___ Given entries ___
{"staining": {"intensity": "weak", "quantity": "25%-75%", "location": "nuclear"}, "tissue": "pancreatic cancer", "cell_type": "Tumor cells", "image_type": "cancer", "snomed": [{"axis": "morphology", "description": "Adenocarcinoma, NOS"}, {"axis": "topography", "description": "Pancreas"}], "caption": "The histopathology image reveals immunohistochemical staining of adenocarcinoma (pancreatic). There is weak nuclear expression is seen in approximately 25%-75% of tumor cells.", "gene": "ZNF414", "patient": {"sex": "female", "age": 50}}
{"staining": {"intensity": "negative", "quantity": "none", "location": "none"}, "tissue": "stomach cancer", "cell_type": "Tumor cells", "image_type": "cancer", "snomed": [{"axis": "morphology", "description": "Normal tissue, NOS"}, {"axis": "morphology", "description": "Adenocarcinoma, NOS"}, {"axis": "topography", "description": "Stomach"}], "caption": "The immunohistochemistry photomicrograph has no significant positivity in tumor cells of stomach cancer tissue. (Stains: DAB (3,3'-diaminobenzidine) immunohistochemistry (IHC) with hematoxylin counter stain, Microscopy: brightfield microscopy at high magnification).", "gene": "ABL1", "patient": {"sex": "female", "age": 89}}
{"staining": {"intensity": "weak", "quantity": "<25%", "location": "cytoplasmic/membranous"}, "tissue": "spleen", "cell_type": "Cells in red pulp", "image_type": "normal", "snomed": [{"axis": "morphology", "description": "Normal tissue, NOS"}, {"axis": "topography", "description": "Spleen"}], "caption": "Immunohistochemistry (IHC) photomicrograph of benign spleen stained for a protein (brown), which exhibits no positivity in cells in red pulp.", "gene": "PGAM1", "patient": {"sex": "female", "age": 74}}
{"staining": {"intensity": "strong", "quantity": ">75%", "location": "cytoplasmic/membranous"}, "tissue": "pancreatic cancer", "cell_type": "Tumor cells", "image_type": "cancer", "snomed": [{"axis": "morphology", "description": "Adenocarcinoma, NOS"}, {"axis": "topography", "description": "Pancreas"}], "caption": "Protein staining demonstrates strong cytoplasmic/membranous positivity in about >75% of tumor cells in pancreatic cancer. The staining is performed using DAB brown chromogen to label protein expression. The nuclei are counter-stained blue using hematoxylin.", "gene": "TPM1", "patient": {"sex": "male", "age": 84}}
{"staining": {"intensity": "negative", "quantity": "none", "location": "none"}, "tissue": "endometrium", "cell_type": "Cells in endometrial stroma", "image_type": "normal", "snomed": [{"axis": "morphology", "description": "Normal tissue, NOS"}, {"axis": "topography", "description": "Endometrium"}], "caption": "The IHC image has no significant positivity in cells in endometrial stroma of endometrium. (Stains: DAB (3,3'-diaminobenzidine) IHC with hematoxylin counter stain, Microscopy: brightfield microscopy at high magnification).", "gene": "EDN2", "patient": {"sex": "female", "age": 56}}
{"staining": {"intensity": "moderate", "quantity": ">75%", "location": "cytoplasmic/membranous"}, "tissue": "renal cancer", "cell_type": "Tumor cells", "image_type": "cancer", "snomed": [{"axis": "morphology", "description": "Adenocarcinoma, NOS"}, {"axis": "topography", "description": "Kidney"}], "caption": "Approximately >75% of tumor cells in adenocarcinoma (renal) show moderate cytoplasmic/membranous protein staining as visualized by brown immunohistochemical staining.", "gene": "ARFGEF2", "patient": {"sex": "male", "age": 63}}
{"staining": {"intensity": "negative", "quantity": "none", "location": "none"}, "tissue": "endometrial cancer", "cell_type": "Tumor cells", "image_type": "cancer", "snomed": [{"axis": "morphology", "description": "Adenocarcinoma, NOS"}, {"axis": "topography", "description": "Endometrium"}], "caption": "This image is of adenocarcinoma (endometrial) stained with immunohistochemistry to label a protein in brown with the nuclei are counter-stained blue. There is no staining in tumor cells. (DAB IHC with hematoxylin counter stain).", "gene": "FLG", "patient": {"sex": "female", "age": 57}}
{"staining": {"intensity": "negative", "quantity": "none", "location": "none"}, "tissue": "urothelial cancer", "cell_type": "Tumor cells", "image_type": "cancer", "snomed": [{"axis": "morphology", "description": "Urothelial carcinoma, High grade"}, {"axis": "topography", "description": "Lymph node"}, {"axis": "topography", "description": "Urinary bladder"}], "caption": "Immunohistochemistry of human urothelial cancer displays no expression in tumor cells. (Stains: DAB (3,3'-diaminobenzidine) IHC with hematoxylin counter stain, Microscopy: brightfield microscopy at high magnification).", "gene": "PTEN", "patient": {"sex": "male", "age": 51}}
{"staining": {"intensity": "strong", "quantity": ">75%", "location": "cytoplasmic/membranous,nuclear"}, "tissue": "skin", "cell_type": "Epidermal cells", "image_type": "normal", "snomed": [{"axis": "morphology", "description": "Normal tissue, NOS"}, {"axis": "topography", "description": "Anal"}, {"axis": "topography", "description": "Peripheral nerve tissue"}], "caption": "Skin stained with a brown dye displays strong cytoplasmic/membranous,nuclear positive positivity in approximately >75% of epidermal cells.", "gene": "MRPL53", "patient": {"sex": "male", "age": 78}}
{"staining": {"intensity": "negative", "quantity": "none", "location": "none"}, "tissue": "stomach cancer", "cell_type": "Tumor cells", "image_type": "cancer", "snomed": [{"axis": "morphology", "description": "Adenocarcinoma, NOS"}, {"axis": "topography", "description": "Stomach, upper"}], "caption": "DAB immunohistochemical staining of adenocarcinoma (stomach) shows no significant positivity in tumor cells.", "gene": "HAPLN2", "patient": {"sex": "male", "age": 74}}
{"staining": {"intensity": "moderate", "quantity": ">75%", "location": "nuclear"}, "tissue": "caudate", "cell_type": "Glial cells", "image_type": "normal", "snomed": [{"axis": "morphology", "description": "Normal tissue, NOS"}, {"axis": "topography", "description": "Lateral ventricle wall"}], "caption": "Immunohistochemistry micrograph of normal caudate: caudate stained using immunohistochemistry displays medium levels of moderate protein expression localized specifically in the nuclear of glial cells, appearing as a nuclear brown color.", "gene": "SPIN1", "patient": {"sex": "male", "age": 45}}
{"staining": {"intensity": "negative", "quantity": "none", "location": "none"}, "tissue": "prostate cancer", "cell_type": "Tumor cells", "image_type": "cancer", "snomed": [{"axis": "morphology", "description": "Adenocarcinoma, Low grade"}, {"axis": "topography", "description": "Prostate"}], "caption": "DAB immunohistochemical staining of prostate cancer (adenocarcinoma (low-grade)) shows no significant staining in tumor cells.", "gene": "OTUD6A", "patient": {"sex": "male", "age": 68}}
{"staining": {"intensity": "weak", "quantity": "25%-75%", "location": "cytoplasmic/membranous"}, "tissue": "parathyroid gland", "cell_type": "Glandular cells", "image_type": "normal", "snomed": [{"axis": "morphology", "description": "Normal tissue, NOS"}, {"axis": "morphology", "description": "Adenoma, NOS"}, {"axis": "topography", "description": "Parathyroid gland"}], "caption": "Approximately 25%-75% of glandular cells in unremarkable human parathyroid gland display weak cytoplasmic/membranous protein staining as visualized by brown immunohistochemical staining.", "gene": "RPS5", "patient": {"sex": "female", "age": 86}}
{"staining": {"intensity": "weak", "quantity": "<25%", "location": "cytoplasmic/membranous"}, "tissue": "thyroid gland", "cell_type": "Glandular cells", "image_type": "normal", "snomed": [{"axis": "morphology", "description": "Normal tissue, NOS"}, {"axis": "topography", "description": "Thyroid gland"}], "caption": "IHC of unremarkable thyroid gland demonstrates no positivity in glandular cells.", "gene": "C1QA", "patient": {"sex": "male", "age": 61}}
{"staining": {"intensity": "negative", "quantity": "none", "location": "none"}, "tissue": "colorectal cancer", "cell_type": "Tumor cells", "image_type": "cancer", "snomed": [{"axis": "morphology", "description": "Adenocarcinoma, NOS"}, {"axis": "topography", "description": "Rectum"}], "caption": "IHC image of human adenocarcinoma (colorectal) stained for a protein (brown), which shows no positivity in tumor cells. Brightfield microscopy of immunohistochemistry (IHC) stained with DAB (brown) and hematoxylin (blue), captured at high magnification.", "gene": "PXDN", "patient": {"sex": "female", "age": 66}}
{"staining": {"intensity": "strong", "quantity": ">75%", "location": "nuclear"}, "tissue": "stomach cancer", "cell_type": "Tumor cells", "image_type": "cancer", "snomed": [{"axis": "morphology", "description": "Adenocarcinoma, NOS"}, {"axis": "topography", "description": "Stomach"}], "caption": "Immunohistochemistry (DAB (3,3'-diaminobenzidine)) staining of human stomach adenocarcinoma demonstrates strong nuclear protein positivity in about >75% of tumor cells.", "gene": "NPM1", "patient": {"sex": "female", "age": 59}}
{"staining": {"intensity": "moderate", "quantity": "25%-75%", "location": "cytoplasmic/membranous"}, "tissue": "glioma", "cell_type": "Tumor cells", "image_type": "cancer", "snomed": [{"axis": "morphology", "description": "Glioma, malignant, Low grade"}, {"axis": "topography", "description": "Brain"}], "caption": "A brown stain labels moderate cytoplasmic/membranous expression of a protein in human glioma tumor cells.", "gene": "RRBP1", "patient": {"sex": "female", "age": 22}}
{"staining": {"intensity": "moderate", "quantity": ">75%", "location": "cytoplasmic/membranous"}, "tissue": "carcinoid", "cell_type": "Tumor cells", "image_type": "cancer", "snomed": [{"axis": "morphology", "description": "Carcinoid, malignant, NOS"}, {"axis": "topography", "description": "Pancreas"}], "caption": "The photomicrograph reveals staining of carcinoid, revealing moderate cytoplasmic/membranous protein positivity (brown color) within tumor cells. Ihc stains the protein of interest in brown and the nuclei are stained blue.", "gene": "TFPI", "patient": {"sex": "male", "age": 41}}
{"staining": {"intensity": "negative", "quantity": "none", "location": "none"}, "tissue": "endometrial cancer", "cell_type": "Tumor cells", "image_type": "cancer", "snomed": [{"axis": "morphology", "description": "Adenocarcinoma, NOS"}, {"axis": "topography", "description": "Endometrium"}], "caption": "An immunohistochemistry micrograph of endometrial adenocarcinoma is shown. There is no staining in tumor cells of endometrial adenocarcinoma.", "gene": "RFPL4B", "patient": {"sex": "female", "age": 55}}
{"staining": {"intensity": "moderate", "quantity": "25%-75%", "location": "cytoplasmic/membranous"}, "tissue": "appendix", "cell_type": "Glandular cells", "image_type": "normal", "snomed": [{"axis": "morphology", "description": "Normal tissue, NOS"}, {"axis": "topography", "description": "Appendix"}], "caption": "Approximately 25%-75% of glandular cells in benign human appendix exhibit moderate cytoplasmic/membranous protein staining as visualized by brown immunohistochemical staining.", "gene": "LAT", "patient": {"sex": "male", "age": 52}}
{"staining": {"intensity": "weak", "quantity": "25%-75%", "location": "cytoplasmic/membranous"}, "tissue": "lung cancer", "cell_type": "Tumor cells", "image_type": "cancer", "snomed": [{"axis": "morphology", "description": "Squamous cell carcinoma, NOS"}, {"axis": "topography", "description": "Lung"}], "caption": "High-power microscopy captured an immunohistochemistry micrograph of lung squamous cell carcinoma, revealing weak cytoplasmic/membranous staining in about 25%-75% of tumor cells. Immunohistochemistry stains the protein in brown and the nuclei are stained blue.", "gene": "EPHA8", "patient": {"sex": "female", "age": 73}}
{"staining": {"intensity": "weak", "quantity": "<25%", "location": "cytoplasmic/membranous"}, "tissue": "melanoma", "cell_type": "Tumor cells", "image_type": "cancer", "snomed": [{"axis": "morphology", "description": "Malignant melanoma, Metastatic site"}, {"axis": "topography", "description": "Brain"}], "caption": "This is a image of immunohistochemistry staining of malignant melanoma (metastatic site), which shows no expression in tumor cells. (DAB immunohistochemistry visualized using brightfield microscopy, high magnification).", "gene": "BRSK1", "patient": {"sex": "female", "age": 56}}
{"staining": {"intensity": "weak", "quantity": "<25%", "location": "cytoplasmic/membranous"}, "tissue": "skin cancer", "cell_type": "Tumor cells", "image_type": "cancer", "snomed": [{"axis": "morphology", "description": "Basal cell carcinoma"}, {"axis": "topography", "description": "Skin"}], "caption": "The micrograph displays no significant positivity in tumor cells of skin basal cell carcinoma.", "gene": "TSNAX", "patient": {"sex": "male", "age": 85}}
___
◆ Instructions for the task ◆
Having found the line with "image of immunohistochemistry", transcribe it and each line after it to the end of the entries, with no other lines.

◆ Result of the task ◆
{"staining": {"intensity": "weak", "quantity": "<25%", "location": "cytoplasmic/membranous"}, "tissue": "melanoma", "cell_type": "Tumor cells", "image_type": "cancer", "snomed": [{"axis": "morphology", "description": "Malignant melanoma, Metastatic site"}, {"axis": "topography", "description": "Brain"}], "caption": "This is a image of immunohistochemistry staining of malignant melanoma (metastatic site), which shows no expression in tumor cells. (DAB immunohistochemistry visualized using brightfield microscopy, high magnification).", "gene": "BRSK1", "patient": {"sex": "female", "age": 56}}
{"staining": {"intensity": "weak", "quantity": "<25%", "location": "cytoplasmic/membranous"}, "tissue": "skin cancer", "cell_type": "Tumor cells", "image_type": "cancer", "snomed": [{"axis": "morphology", "description": "Basal cell carcinoma"}, {"axis": "topography", "description": "Skin"}], "caption": "The micrograph displays no significant positivity in tumor cells of skin basal cell carcinoma.", "gene": "TSNAX", "patient": {"sex": "male", "age": 85}}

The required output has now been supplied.